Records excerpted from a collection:

*** Begin section ***

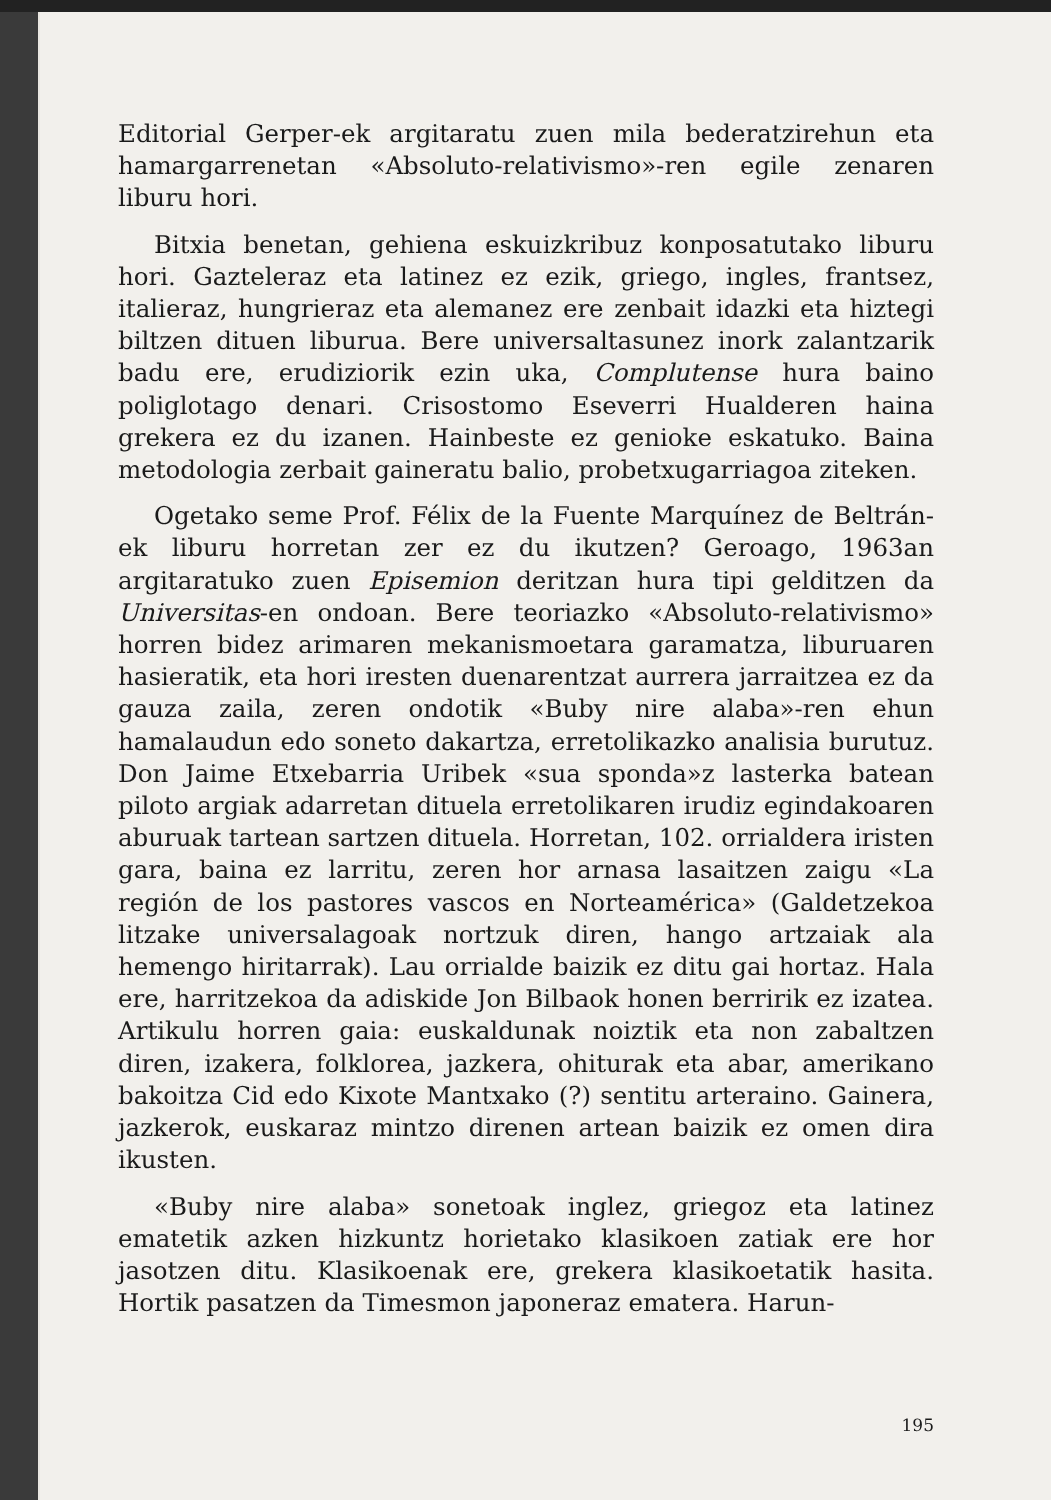Editorial Gerper-ek argitaratu zuen mila bederatzirehun eta hamargarrenetan «Absoluto-relativismo»-ren egile zenaren liburu hori.
Bitxia benetan, gehiena eskuizkribuz konposatutako liburu hori. Gazteleraz eta latinez ez ezik, griego, ingles, frantsez, italieraz, hungrieraz eta alemanez ere zenbait idazki eta hiztegi biltzen dituen liburua. Bere universaltasunez inork zalantzarik badu ere, erudiziorik ezin uka, Complutense hura baino poliglotago denari. Crisostomo Eseverri Hualderen haina grekera ez du izanen. Hainbeste ez genioke eskatuko. Baina metodologia zerbait gaineratu balio, probetxugarriagoa ziteken.
Ogetako seme Prof. Félix de la Fuente Marquínez de Beltrán-ek liburu horretan zer ez du ikutzen? Geroago, 1963an argitaratuko zuen Episemion deritzan hura tipi gelditzen da Universitas-en ondoan. Bere teoriazko «Absoluto-relativismo» horren bidez arimaren mekanismoetara garamatza, liburuaren hasieratik, eta hori iresten duenarentzat aurrera jarraitzea ez da gauza zaila, zeren ondotik «Buby nire alaba»-ren ehun hamalaudun edo soneto dakartza, erretolikazko analisia burutuz. Don Jaime Etxebarria Uribek «sua sponda»z lasterka batean piloto argiak adarretan dituela erretolikaren irudiz egindakoaren aburuak tartean sartzen dituela. Horretan, 102. orrialdera iristen gara, baina ez larritu, zeren hor arnasa lasaitzen zaigu «La región de los pastores vascos en Norteamérica» (Galdetzekoa litzake universalagoak nortzuk diren, hango artzaiak ala hemengo hiritarrak). Lau orrialde baizik ez ditu gai hortaz. Hala ere, harritzekoa da adiskide Jon Bilbaok honen berririk ez izatea. Artikulu horren gaia: euskaldunak noiztik eta non zabaltzen diren, izakera, folklorea, jazkera, ohiturak eta abar, amerikano bakoitza Cid edo Kixote Mantxako (?) sentitu arteraino. Gainera, jazkerok, euskaraz mintzo direnen artean baizik ez omen dira ikusten.
«Buby nire alaba» sonetoak inglez, griegoz eta latinez ematetik azken hizkuntz horietako klasikoen zatiak ere hor jasotzen ditu. Klasikoenak ere, grekera klasikoetatik hasita. Hortik pasatzen da Timesmon japoneraz ematera. Harun-
195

*** End section ***

§ WHAT YOU WILL DO
The span to print begins at the line containing "sonetoak inglez, griegoz" and ends at the final line of the entries; print it exactly and print nothing else.

§ TASK OUTPUT
«Buby nire alaba» sonetoak inglez, griegoz eta latinez ematetik azken hizkuntz horietako klasikoen zatiak ere hor jasotzen ditu. Klasikoenak ere, grekera klasikoetatik hasita. Hortik pasatzen da Timesmon japoneraz ematera. Harun-
195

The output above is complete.